Mais, d’après le propriétaire du Napoléon, les causes premières qui font la mobilisation sont à aller chercher du côté de « la dégradation des commerces de Nîmes concernant leur chiffre d’affaire et leur activité, l’inaccessibilité au centre-ville et aux extérieurs de Nîmes, et le problème plus global de la circulation, due à l’accumulation des chantiers simultanément » : sur l’Esplanade depuis près de cinq ans, le TCSP, et son tracé, le tout, en parallèle avec le projet du nouveau centre commercial du côté des Costières prévu pour 2013. 32.000 m² de vente qui pourraient « mettre en péril de nombreux  emplois », d’après le président de « Nîmes pour tous ». Pour sa part, en centre-ville, autour de sa zone d’activité, il a évoqué une soixantaine d’emplois perdus entre juillet 2010 et juillet 2011 (d’après un sondage auprès des commerçants, effectué en juillet dernier), et qui seraient liés à ces travaux et difficultés de circulation.

Quant à la mairie, elle a réagi par voie de communiqué en fin de journée.

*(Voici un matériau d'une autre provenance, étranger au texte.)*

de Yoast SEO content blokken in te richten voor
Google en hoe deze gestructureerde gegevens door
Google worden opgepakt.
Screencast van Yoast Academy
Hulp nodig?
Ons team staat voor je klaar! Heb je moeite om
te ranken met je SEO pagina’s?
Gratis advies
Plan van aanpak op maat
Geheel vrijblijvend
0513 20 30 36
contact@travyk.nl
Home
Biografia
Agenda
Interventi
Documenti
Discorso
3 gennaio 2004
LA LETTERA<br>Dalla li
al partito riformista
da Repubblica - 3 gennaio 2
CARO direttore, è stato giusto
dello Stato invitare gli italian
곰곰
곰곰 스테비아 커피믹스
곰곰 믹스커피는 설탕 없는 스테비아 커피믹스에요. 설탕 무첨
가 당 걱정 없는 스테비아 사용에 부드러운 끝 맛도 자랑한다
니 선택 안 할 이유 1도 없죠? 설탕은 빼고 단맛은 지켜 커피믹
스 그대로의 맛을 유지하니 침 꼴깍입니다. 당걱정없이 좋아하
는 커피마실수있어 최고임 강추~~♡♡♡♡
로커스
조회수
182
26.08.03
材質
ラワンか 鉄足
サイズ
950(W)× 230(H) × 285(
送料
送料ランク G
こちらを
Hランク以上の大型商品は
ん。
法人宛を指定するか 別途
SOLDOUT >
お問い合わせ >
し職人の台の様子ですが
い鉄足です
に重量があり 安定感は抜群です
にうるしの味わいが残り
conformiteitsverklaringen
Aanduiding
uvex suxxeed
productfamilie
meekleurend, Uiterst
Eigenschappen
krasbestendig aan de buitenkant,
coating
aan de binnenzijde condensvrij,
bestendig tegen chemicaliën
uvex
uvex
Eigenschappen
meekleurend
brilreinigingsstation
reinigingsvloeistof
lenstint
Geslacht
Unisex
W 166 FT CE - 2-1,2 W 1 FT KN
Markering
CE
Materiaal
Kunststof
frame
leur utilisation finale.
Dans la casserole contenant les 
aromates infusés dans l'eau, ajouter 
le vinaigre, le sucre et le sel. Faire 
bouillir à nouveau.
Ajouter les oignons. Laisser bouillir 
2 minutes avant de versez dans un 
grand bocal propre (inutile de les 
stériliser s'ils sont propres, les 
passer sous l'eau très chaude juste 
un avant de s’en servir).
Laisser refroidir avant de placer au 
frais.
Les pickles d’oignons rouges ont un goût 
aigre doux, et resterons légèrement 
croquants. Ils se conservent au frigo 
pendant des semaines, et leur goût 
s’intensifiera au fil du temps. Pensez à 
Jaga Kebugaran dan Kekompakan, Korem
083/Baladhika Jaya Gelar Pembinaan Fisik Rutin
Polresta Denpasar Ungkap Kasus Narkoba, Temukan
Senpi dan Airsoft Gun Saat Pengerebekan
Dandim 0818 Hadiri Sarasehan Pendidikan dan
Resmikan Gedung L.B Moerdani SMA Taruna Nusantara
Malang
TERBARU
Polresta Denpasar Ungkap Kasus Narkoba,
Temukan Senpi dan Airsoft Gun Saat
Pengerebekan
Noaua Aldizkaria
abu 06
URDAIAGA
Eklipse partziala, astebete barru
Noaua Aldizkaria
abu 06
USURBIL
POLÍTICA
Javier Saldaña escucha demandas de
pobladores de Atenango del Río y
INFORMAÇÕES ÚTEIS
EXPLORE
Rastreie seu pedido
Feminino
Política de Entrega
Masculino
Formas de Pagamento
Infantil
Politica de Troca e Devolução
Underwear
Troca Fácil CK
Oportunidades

Une réaction signée du sénateur-maire Jean-Paul Fournier, et de ses adjoints Yvan Lachaud et Franck Proust. Les élus évoquent une " manifestation récupérée par un cocktail détonant rassemblant le PC, les Verts, le MoDem, le Ps, et le Front National auquel étaient adjoints une poignée de comités de quartiers et quelques réboussiers habitués de la contestation systématique et stérile".

La municipalité ajoute dans ce communiqué que : "Si nous tenons à dire, à la cinquantaine de commerçants présents à cette manifestation, que nous restons attentifs à leur situation et que nous les reverrons fin janvier pour faire à nouveau un point sur les mesures annoncées le 18 novembre dernier, nous tenons à confirmer aux Nîmois et aux Nîmoises que les projets pour lesquels ils nous ont donné mandat en 2008 seront bel et bien menés à terme".